Traces of DNA on an orange juice bottle and a surveillance video of a man praying in a mall led to the arrest of the suspect in the attack on the soldier who was patrolling a crowded area just outside Paris.
It came days after Drummer Lee Rigby was killed in London, raising fears of potential copycat strikes. France has also been on heightened security alert since its military intervention in January in the African nation of Mali to oust Islamic radicals.
The suspect was captured on camera offering a Muslim prayer in a corner of a busy shopping mall 10 minutes before he went after the soldier Saturday at the La Defense financial and shopping district, French prosecutor Francois Molins said.

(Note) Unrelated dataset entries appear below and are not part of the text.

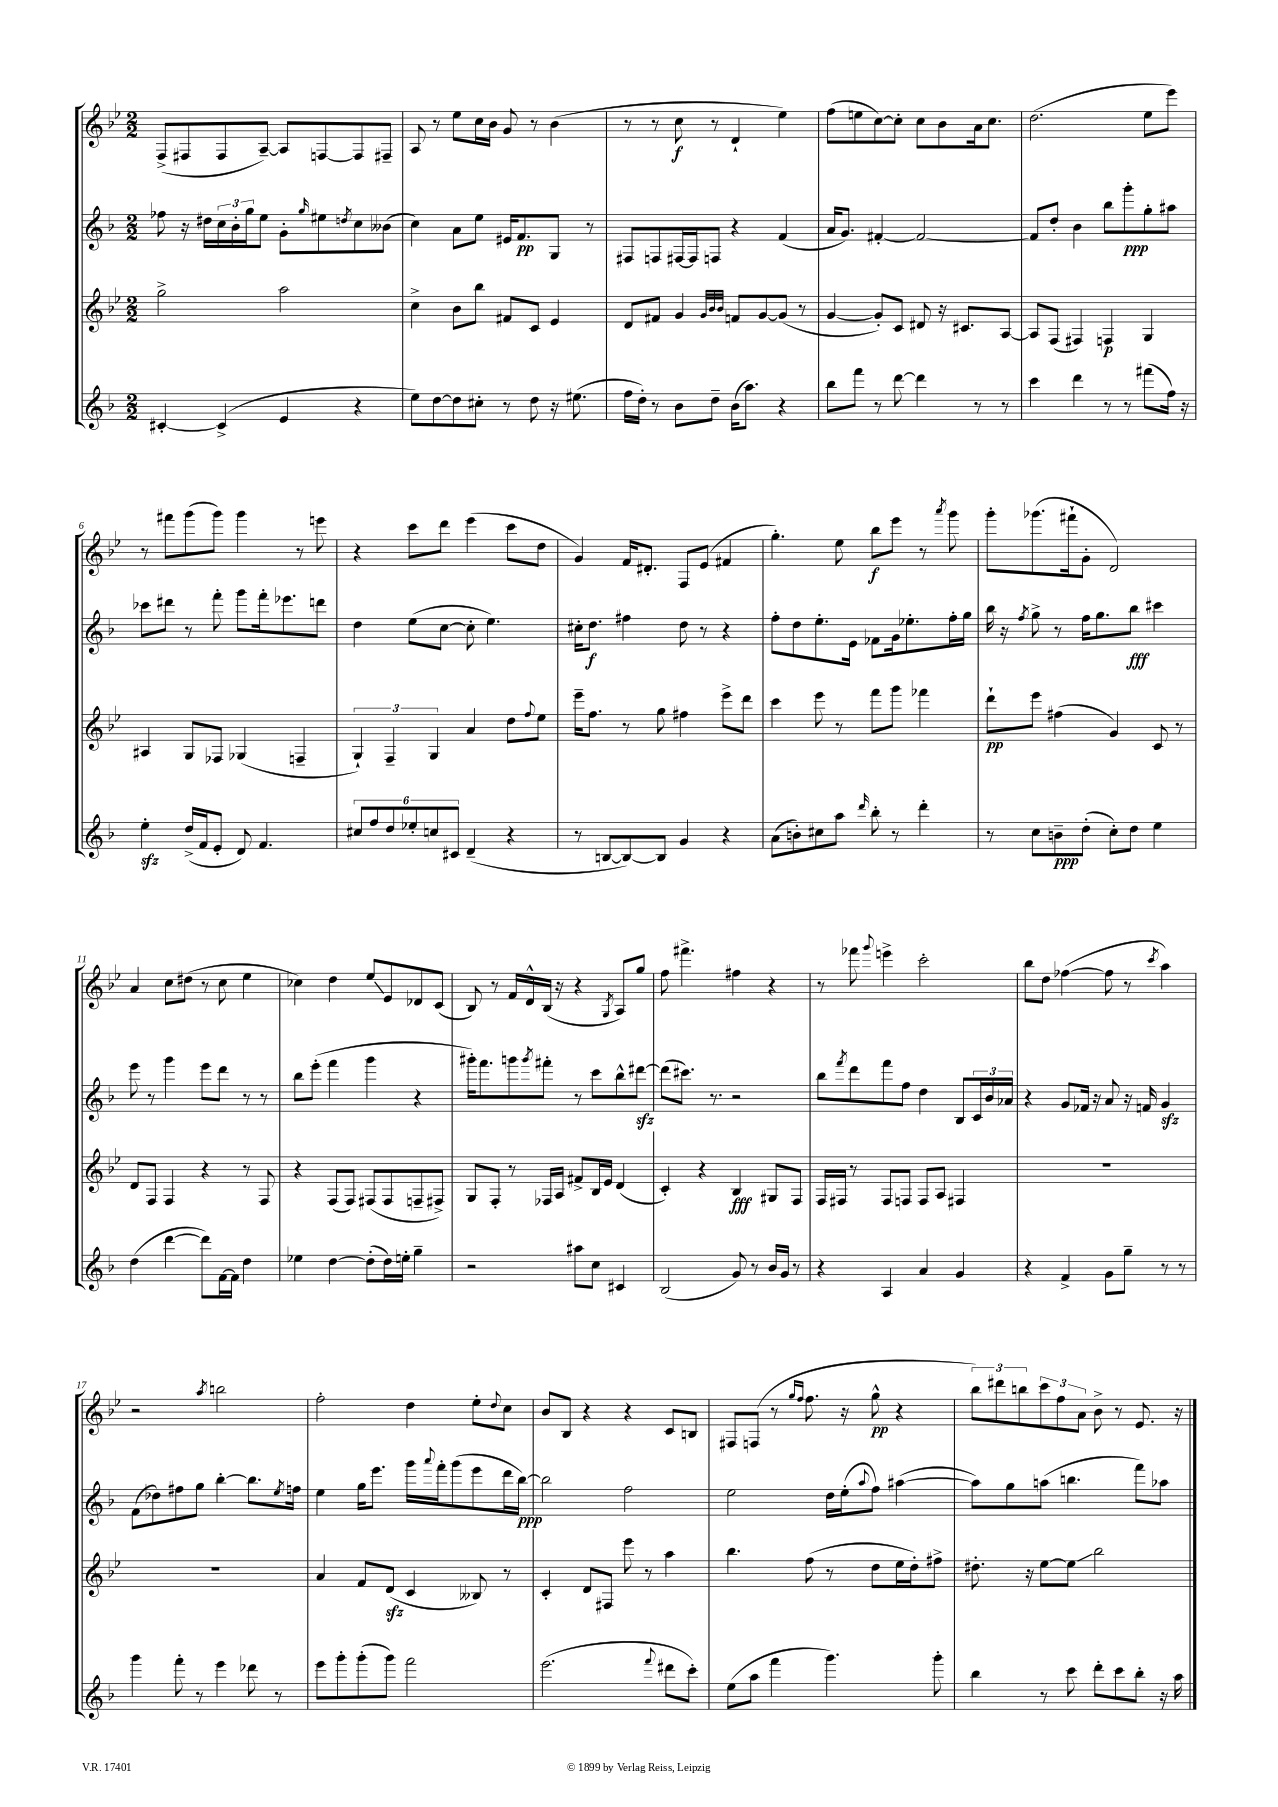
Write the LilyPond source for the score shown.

<<
\new StaffGroup <<
\new Staff = "s0" {
    \clef treble \key bes \major \numericTimeSignature \time 2/2
    f8->( fis8 fis8 a8~--) a8 f8~ f8 fis8-- |
    a8 r8 ees''8 c''16 bes'16 g'8 r8 bes'4( |
    r8 r8 c''8\f r8 d'4-! ees''4) |
    f''8( e''8 c''8~) c''8-. c''8 bes'8 a'16 c''8. |
    d''2.( ees''8 ees'''8) |
    r8 fis'''8 g'''8( g'''8) g'''4 r8 e'''8 |
    r4 c'''8 d'''8 ees'''4( c'''8 d''8 |
    g'4) f'16 dis'8.-. f8 ees'8( fis'4 |
    g''4.-.) ees''8 bes''8\f ees'''8 r8 \acciaccatura { a'''8 } g'''8 |
    g'''8-. ges'''8.( fis'''16-! g'8-. d'2) |
    a'4 c''8 dis''8( r8 c''8 ees''4 |
    ces''4) d''4 ees''8\glissando ees'8 des'8 c'8( |
    bes8) r8 f'16 d'16-^ bes16( r16 r4 \acciaccatura { g8 } a8) g''8 |
    f''8 fis'''4.-> fis''4 r4 |
    r8 fes'''8 \appoggiatura { g'''8 } e'''4-> c'''2-. |
    bes''8 d''8 fes''4~( fes''8 r8 \acciaccatura { c'''8 } a''4) |
    r2 \acciaccatura { a''8 } b''2 |
    f''2-. d''4 ees''8-. \appoggiatura { d''8 } c''8 |
    bes'8 bes8 r4 r4 c'8 b8 |
    fis8 f8( r8 \grace { g''16 f''16 } f''8. r16 g''8-^\pp r4 |
    \tuplet 3/2 { bes''8) dis'''8 b''8 } \tuplet 3/2 { c'''8 f''8 a'8 } bes'8-> r8 ees'8. r16 \bar "|." |
}
\new Staff = "s1" {
    \clef treble \key f \major \numericTimeSignature \time 2/2
    fes''8 r16 dis''16 \tuplet 3/2 { c''16 bes'16-. g''16 } e''8 g'8-. \grace { g''16 } eis''8 \acciaccatura { d''8 } c''8 beses'8( |
    c''4) a'8 e''8 eis'16 f'8.\pp g8 r8 |
    fis8 f8 fis16~ fis16 f8 r4 f'4( |
    a'16 g'8.) fis'4~-. fis'2~ |
    fis'8 d''8-. bes'4 bes''8 g'''8-.\ppp g''8-. ais''8 |
    ces'''8 dis'''8 r8 f'''8-. g'''8 f'''16-. ees'''8. d'''8 |
    d''4 e''8( c''8~ c''8-. e''4.) |
    cis''16-. d''8.\f fis''4 d''8 r8 r4 |
    f''8-. d''8 e''8.-. e'16 fes'8 g'16 ees''8.-. f''16-. g''16 |
    bes''16 r16 \acciaccatura { f''8 } g''8-> r8 f''16 g''8. bes''8\fff cis'''4 |
    e'''8 r8 g'''4 e'''8 d'''8 r8 r8 |
    bes''8 e'''8-.( f'''4 g'''4 r4 |
    gis'''16-.) f'''8. g'''8 \acciaccatura { g'''8 } fis'''8-. r8 c'''8 bes''8-^ dis'''8~\sfz |
    dis'''8( cis'''8.) r8. r2 |
    bes''8 \acciaccatura { f'''8 } d'''8 f'''8 f''8 d''4 bes8 \tuplet 3/2 { c'16 bes'16 aes'16 } |
    r4 g'8 fes'16 r16 a'8 r16 f'16 g'4\sfz |
    f'8( des''8) fis''8 g''8 bes''4~-. bes''8. \acciaccatura { e''8 } f''16 |
    e''4 g''16 e'''8. g'''16 \appoggiatura { a'''8 } f'''16-. g'''8( e'''8 d'''16 bes''16~\ppp) |
    bes''2 f''2 |
    e''2 d''16 e''16-.( \appoggiatura { a''8 } f''8) ais''4~( |
    ais''8) g''8 a''8( b''4. f'''8) aes''8 \bar "|." |
}
\new Staff = "s2" {
    \clef treble \key bes \major \numericTimeSignature \time 2/2
    g''2-> a''2 |
    c''4-> bes'8 bes''8 fis'8 c'8 ees'4 |
    d'8 fis'8 g'4 \grace { g'32 bes'32 bes'32 } f'8 g'8~ g'8( r8 |
    g'4~ g'8-.) c'8 dis'8 r16 cis'8. a8~ |
    a8 f8( fis4) f4\p g4 |
    ais4 g8 fes8 ges4( f4-- |
    \tuplet 3/2 { g4-!) f4-- g4 } a'4 d''8 \appoggiatura { f''8 } ees''8 |
    ees'''16-- f''8. r8 g''8 fis''4 ees'''8-> d'''8 |
    c'''4 ees'''8 r8 f'''8 g'''8 fes'''4 |
    d'''8-!\pp ees'''8 fis''4( g'4) c'8 r8 |
    d'8 f8 f4 r4 r8 f8 |
    r4 f8( f8) fis8( fis8 f8-- fis8->) |
    g8 f8-. r8 fes16 a16 fis'8-> bes16 ees'16 d'4( |
    c'4-.) r4 bes4\fff gis8 f8 |
    f16 fis16 r8 fis8 f8 f8 a8 fis4 |
    R1 |
    R1 |
    a'4 f'8 d'8\sfz( c'4 beses8) r8 |
    c'4-. d'8 fis8 ees'''8 r8 a''4 |
    bes''4. f''8( r8 d''8 ees''16 d''16-.) fis''8-> |
    dis''8.-. r16 ees''8~ ees''8\glissando bes''2 \bar "|." |
}
\new Staff = "s3" {
    \clef treble \key f \major \numericTimeSignature \time 2/2
    cis'4~-. cis'4->( e'4 r4 |
    e''8) d''8~ d''8 cis''8-. r8 d''8 r16 eis''8.( |
    f''16 d''16-.) r8 bes'8 d''8-- bes'16( a''8.) r4 |
    bes''8 f'''8 r8 d'''8~ d'''4 r8 r8 |
    c'''4 d'''4 r8 r8 fis'''8( f''16) r16 |
    e''4-.\sfz d''16->( f'16 e'8-. d'8) f'4. |
    \tuplet 6/4 { cis''8 f''8 d''8 ees''8-. c''8 cis'8 } d'4--( r4 |
    r8 b8~ b8~) b8 g'4 r4 |
    a'8( b'8-.) cis''8 a''8 \grace { d'''16 } bes''8-. r8 d'''4-. |
    r8 c''8 b'8--\ppp d''8-.( c''8-.) d''8 e''4 |
    d''4( d'''4~ d'''8) f'16~ f'16 d''4 |
    ees''4 d''4~ d''8-.( d''16) e''16-. g''4-- |
    r2 ais''8 c''8 cis'4 |
    bes2( g'8) r8 bes'16 g'16 r8 |
    r4 a4 a'4 g'4 |
    r4 f'4-> g'8 g''8-- r8 r8 |
    g'''4 f'''8-. r8 e'''4 des'''8 r8 |
    e'''8 g'''8-. g'''8-.( g'''8) f'''2 |
    e'''2.( \appoggiatura { f'''8 } dis'''8 c'''8-.) |
    e''8( a''8 f'''4 g'''4.) g'''8-. |
    bes''4 r8 c'''8 d'''8-. c'''8 bes''8-. r16 a''16 \bar "|." |
}
>>
>>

The 22-year-old Frenchman identified only by his first name Alexandre, bought the juice and the pocketknife used in the attack an hour beforehand, Mr Molins said. "The intent to kill is obvious. The suspect doesn't hesitate to stab several times with impressive determination," he said.
The French soldier is recovering from his injuries and has been released from the hospital.
"The suspect implicitly confessed when he told police 'I know why you're here,'" Mr Molins said. "The nature of the attack, the fact that it happened three days after the London attack and a prayer that was carried shortly before the attack make us believe that he acted in the name of his religious ideology and that his wish was to attack someone representing the state. "
The suspect, who was unemployed and homeless, was identified through DNA he had left on a plastic juice bottle.
Mr Molins said the man came under scrutiny after a street prayer in 2007 and authorities had his DNA profile on record after a series of petty crimes as a minor. He converted to radical Islam around age 18. Under French anti-terrorism law, he can be held for 96 hours without charge.
French security forces have been on heightened alert since the military intervened in the African nation of Mali in January to regain territory seized by Islamic radicals. Yet even before the French military action in Mali, French soldiers were considered possible targets at home by local radicals. Last year, three French paratroopers were killed by a man police described as a French-born Islamic extremist. Mohamed Merah went on to attack a Jewish school in southern France, killing a rabbi and three Jewish children in March 2012 before being killed later that month in a gun battle with police.